Ele salienta que num sistema presidencialista, quando o presidente perde enfraquece ou perde legitimidade, o Judiciário, Tribunal de Contas e Ministério Público começam a ganhar poder, expandindo a sua influência.

“Hoje temos um presidente ainda mais fraco, pois nem legitimidade esse governo tem. Essas instituições que não são eleitas, simplesmente se arrogaram do poder que eles não tem e isso ficou mais visível de 2016 para cá porque um executivo fraco facilita isso”, reforça Gilberto.

E acrescenta: “Na época do Fernando Henrique ou do Lula isso não acontecia porque eram presidentes que tinham legitimidade, para o bem e para o mal. O presidente é o núcleo num sistema presidencialista. O Congresso virou esse balcão de negócios mais do que sempre foi porque tem um presidente fraco”.

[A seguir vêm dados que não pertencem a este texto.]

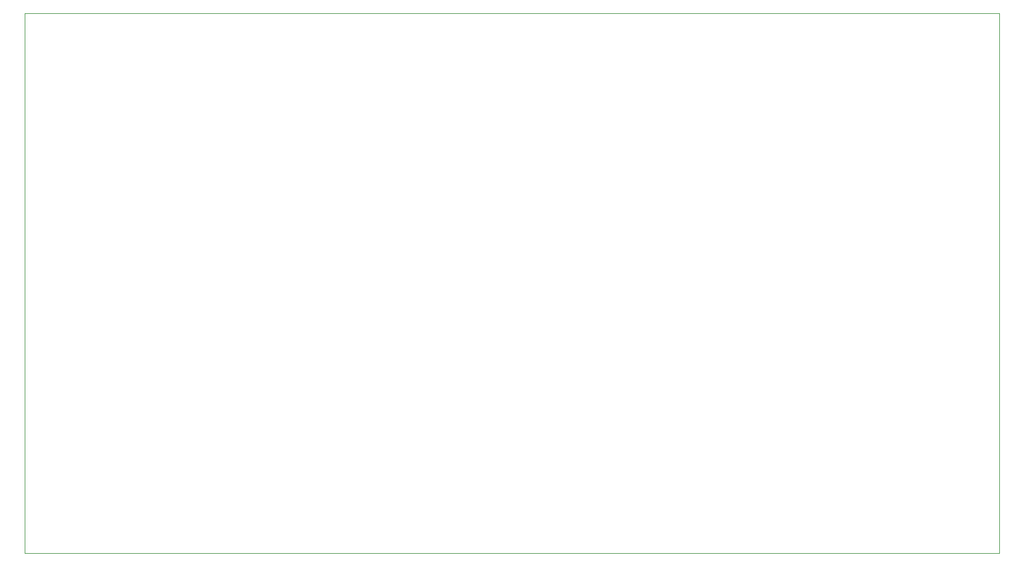
<source format=gm1>
G04 #@! TF.GenerationSoftware,KiCad,Pcbnew,(5.1.6)-1*
G04 #@! TF.CreationDate,2020-09-21T23:14:33+02:00*
G04 #@! TF.ProjectId,Brewnode_PCB,42726577-6e6f-4646-955f-5043422e6b69,1.0*
G04 #@! TF.SameCoordinates,Original*
G04 #@! TF.FileFunction,Profile,NP*
%FSLAX46Y46*%
G04 Gerber Fmt 4.6, Leading zero omitted, Abs format (unit mm)*
G04 Created by KiCad (PCBNEW (5.1.6)-1) date 2020-09-21 23:14:33*
%MOMM*%
%LPD*%
G01*
G04 APERTURE LIST*
G04 #@! TA.AperFunction,Profile*
%ADD10C,0.100000*%
G04 #@! TD*
G04 APERTURE END LIST*
D10*
X65000000Y-150000000D02*
X65000000Y-74181000D01*
X201906000Y-74181000D02*
X65000000Y-74181000D01*
X201906000Y-140856000D02*
X201906000Y-74181000D01*
X201906000Y-150000000D02*
X201906000Y-140856000D01*
X201398000Y-150000000D02*
X201906000Y-150000000D01*
X165000000Y-150000000D02*
X201398000Y-150000000D01*
X165000000Y-150000000D02*
X65000000Y-150000000D01*
M02*

</source>
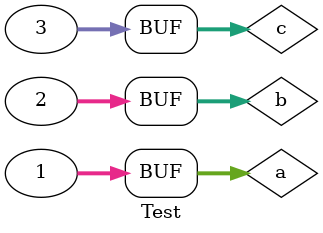
<source format=sv>
module Test;
  int a, b, c;
  initial begin
    a = 1;
    #5 b = 2;
  end

  always_comb begin
    c = a + b;
  end

endmodule

</source>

Para o professor da USP, o caminho é o fortalecimento da política e talvez uma nova Constituição. ”É preciso fortalecer a política. Este ano, a Constituição completa 30 anos, mas ela não vigora mais desde 2016, pelo menos. O sistema político se autodestruiu e a democracia foi junto, pois não vivemos num estado democrático”, acredita.

Chantagem midiática

O jornalista e professor aposentado da Faculdade de Comunicação da USP, Laurindo Lalo Leal, avalia que o julgamento “foi claramente político”.

“Os votos dos ministros que aceitaram o recebimento do habeas corpus do ex-presidente Lula foram muitos claros em mostraram que juridicamente devia ser concedido o habeas corpus por ser uma garantia constitucional. Ao contrário, os outros seis que votaram contra a ação tiveram votos que usaram um palavreado jurídico e técnico para encobrir a decisão política”, disse o jornalista.

Segundo ele, a decisão por maioria apertada do Supremo “é mais um capítulo do golpe”. “Não pode ser analisada de forma isolada, pois há todo um processo que iniciou em 2013, tendo seu ponto mais alto com o golpe que retirou a presidenta Dilma do governo e, agora, dá mais um passo para retirar a possibilidade da candidatura Lula”, apontou.

Lalo reforça que a decisão do Supremo tem como estratégia “tirar as forças populares da disputa eleitoral” e que a grande mídia articulou esse processo.

“A mídia teve papel de protagonista no julgamento. Em todo o processo do golpe, mas no julgamento mostrou mais uma vez que pode influenciar os votos no Supremo”, disse o professor Lalo, citando uma frase dita pelo ministro Ricardo Lewandowski, durante o julgamento da Ação Penal 470, o chamado mensalão, em que disse que estava “votando com a faca no pescoço”.

“Ontem os ministros votaram com a faca no pescoço. Quem segura essa faca é a mídia. Alguns conseguiram segurar a mão da mídia. Os outros seis evitaram que os esfaqueassem dando o voto como queria a mídia”, frisou o professor. “Na liderança desse processo midiático está a Rede Globo. E mais uma vez, como fez em 2013 e 2016, convocou a população a sair às ruas para entrar em manifestações de massa para influenciar a decisão do Supremo”, completou.